_Work instructions_: A verbatim reproduction of the lines below, from the line containing "locY, 280: 350 -> 320" through the line containing "locY, 372: 160 -> 208", both ends included, is the whole required output.

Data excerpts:
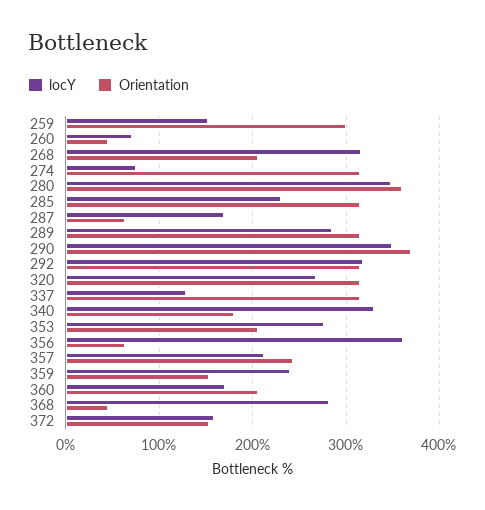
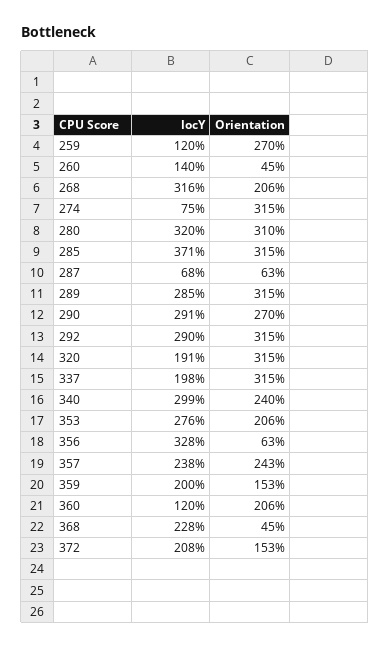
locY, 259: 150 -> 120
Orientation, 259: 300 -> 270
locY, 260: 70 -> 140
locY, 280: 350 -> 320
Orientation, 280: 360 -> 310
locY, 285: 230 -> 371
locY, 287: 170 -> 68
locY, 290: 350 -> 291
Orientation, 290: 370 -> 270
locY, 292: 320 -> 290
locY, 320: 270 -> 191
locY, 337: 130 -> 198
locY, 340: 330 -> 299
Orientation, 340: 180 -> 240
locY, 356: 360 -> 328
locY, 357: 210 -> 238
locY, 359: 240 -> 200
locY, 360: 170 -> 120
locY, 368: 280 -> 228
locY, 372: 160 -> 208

==

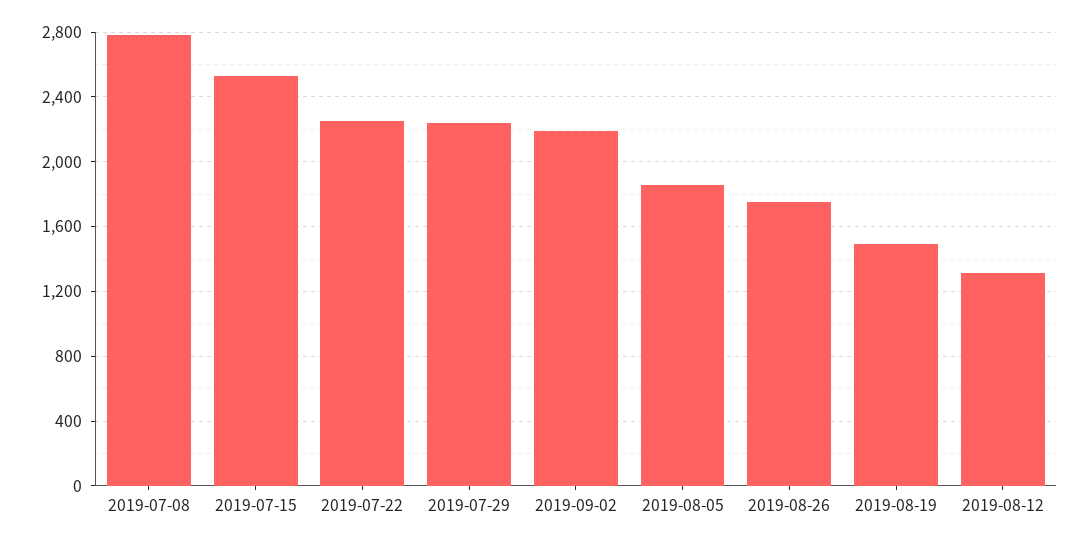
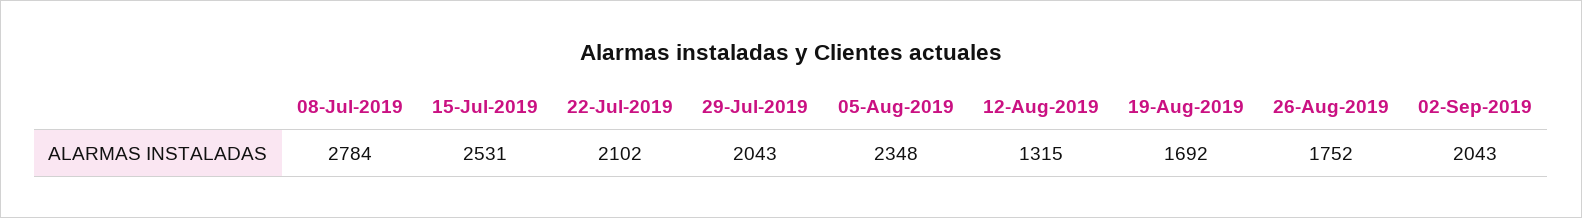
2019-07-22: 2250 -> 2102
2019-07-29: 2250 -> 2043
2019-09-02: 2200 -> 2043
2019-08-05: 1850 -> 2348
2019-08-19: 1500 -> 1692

_Solution_:
locY, 280: 350 -> 320
Orientation, 280: 360 -> 310
locY, 285: 230 -> 371
locY, 287: 170 -> 68
locY, 290: 350 -> 291
Orientation, 290: 370 -> 270
locY, 292: 320 -> 290
locY, 320: 270 -> 191
locY, 337: 130 -> 198
locY, 340: 330 -> 299
Orientation, 340: 180 -> 240
locY, 356: 360 -> 328
locY, 357: 210 -> 238
locY, 359: 240 -> 200
locY, 360: 170 -> 120
locY, 368: 280 -> 228
locY, 372: 160 -> 208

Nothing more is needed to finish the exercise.